(Goal):
Supply the next portion of the aDMIX usage guide, beginning immediately after its final sentence.

(Source text):
Usage

advanced data management in XENON (aDMIX) allows you to run //stand alone// tasks which are decribed below. The purpose of the standalone tasks is to connect Rucio interactions (uploads, downloads and transfers) with the meta database (mongoDB interface). Furthermore, the aDMIX package offers a simple way interact with the Rucio catalogue or with the grid locations directly.

Standalone Tasks in aDMIX

Upload with MongoDB

Run aDMIX to upload data sets (e.g. XENONnT plugins) into Rucio.

Basic command outline:

admix UploadMongoDB --admix-config <CONFIG-FILE>
Further comand arguments are:
  • ‘–once’: Run the command only once and exit aDMIX

  • ‘–select-run-numbers’: Select run numbers according the following scheme. The run number is defined by the MongoDB entry with the field ‘number’. Hint: The Separator is ‘-‘. Do not use spaces in between.

    • 00001: Only one run with run number
    • 00001-00002: All run numbers between 1 and (including) 2
  • ‘–select-run-times’: Select run times according to the start times of a run. The run time is defined by the MongoDB entry with the field ‘start’. A correct definition of the run time is “<Date>_<Time>-<Date>_<Time>”. No single time stamps are allowed. Separators are ‘_’ between <Date> and <Time> and ‘-‘ between two timestamps.

(Recorded data):
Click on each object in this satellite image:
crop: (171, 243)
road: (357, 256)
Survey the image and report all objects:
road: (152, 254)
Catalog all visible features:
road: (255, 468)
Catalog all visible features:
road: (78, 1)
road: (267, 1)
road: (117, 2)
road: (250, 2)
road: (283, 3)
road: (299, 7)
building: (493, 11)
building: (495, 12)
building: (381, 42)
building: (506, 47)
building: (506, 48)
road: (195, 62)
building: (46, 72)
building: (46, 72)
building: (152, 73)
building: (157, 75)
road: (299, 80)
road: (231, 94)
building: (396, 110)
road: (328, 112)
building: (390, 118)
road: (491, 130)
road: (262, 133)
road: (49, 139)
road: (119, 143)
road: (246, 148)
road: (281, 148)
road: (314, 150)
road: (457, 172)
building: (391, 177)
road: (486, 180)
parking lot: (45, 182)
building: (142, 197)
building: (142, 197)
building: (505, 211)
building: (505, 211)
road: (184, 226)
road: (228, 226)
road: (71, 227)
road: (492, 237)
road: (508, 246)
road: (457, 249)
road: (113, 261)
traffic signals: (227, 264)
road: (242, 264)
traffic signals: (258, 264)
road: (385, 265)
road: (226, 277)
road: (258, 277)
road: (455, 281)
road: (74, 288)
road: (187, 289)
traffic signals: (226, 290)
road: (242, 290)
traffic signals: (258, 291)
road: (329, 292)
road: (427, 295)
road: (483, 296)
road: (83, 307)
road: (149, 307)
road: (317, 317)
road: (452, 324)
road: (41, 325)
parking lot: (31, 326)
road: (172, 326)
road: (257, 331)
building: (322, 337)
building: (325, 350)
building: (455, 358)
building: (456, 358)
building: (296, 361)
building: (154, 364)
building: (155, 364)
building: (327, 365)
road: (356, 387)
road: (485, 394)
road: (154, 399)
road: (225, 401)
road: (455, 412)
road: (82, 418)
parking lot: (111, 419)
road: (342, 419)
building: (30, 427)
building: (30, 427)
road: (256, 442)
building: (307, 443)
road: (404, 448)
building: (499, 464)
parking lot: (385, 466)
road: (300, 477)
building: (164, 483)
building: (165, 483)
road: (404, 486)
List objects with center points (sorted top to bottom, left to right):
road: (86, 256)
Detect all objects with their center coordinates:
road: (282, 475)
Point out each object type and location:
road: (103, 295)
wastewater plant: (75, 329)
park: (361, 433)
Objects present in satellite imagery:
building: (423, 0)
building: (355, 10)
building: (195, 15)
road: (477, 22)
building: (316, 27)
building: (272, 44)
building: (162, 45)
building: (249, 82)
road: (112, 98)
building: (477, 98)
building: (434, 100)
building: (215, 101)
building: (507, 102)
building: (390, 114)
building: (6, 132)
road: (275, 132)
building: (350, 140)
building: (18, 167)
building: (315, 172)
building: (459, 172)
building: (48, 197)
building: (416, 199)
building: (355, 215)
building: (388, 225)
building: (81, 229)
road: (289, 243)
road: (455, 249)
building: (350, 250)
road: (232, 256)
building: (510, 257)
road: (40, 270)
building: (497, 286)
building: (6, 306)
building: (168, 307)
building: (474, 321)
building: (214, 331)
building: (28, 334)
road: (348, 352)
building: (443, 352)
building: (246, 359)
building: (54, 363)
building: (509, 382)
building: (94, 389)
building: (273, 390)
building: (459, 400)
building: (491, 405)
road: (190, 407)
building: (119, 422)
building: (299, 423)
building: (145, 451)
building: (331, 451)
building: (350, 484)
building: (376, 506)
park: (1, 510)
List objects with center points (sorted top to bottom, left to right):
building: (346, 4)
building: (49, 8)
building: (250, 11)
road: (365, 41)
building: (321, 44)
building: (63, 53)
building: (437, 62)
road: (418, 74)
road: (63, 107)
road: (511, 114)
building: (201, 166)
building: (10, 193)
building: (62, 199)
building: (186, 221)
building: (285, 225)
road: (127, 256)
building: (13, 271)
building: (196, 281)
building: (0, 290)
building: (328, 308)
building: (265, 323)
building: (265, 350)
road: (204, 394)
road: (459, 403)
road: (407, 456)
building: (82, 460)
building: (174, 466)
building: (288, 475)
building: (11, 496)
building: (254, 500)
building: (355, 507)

(Written response):
You can run the aDMIX upload command from any machine where the data are located. The database needs to hold a list of dictionaries and each dictionary presents a data type with location, status, rse (if Rucio) and destinations. An overview example could be:

host location status rse destination
login /xenon/xenon1t_processed/pax_v6.6.2/1703 19_1211.root transferred None None
login /xenon/xenon1t_processed/pax_v6.6.5/1703 19_1211.root transferred None None
midway-login1 /project2/lgrandi/xenon1t/processed/pax _v6.8.0/170319_1211.root transferred None None
rucio-catalogue x1t_SR001_170319_1211_tpc:raw transferred [‘CNAF_TAPE_USERDISK:REPLICATI NG:None’, ‘NIKHEF_USERDISK:OK:None’, ‘UC_OSG_USERDISK:OK:None’] None
midway-login1 /project/lgrandi/xenon1t/processed/pax_v 6.10.1/170319_1211.root transferred None None
dali /dali/lgrandi/tunnell/strax_data/170319 _1211-records-943c2b3857b2a91358355745245 1b5049362ecbd transferred None
[‘rucio-catalogue:UC_OSG_USER
DISK:None’]

The location must be definied according to the definition in the template.config configuration file. An example for an inidivdual plugin looks like:

{
"raw_records":{
    "login":"{abs_path}/{number}-{plugin}-{hash}",
    "midway":"{abs_path}/{number}-{plugin}-{hash}",
    "dali":"{abs_path}/{number}-{plugin}-{hash}",
    "xe1t-datamanager":"{abs_path}/{number}-{plugin}-{hash}",
    "eb1":"{abs_path}/{number}-{plugin}-{hash}"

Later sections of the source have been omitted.